Over and over, as I read books and blogs by photographers, I come across the word “vision.” That’s not odd; photography is a visual medium. I equally often encounter the term “openness” and this gives me pause.
Photography is an interesting art form. Unlike painting, or drawing, or sculpting, or making music, there is a pervasive view among photographers that the art is “out there” and we must go “capture” it and we must be “open” to the external environment to do so. Is that true? Is our art really outside of us? Stop for a moment and think about your approach to photographing; is what you are trying to say with photography “out there?”
What if it isn’t true? What if photography were, like most creativity, actually and inward-looking pursuit?

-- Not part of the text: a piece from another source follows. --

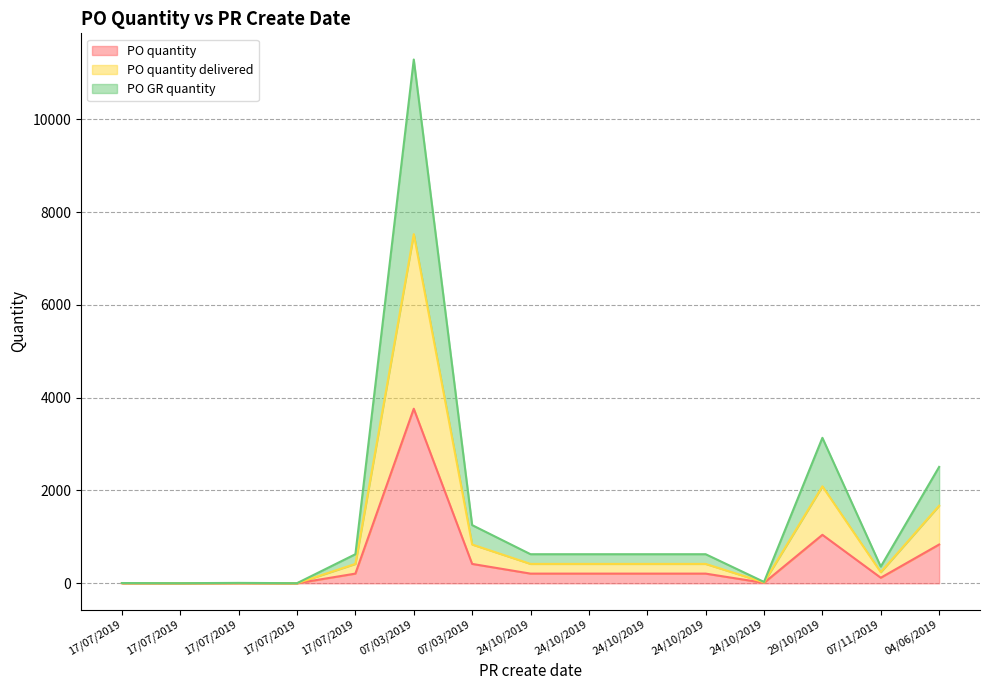

How many data points in PO quantity are above 209?

4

It seems many of the successful photographers spend quite a bit of time discussing vision. One particular modern photographer (David duChemin) even released the third book in his Vision Trilogy this past July. He spends a lot of time writing, speaking, giving interviews, and teaching people to develop their vision in their photography. Another well known modern photographer (Trey Ratcliff, aka Stuck In Customs) spends quality time learning painting and drawing, often a decidedly inward looking pursuit, in order to advance his photography. Yet another encourages his readers to “look to the writers,” Do these professional and highly capable photographers know something, either consciously or not, that the rest of us do not? Is this perhaps what separates the professional photographer from the amateur; is this what separates the “professional” artist from the amateur? (And I am using the term “professional” in the way author Steven Pressfield does in his wonderful book “The War of Art” as a mindset, not in terms of vocation.)
Lately I have slowed down my photography. I have taken an artistic pause, as it were. I am no longer posting every image on Flickr or on this blog. I have become more intentional. I have begun to ask myself, “what am I trying to say with this image?” It is not that there need be a specific message in each image but rather I am asking myself what the theme of the image is. I am attempting to discover what moves me about the image. I am looking inward to see if the image is in line with who I am, what I hope to be, who I hope to be, and what my experience is. You see, I want to present images to the viewer with intentionality and I think that intentionality is born from something deep within me, beyond words, which might be pointed to by my image. I want to move something within the viewer that perhaps makes them think, “yes, yes, I know how that feels.” And so the process of inward-looking has to match up with outward-looking (or vision, in my mind) to create intentional art. I am not always successful, but when I am I think I produce better work, both for myself and for the viewer.
What do you do to become more open to the meeting of your internal experience and the outward, or external, representation of it? If you are having some difficulty with this photographically pick up a copy of David duChemin’s new book, “Vision and Voice” where he maps out a workflow in photographic post-production to help you tell your story and express your vision through photography.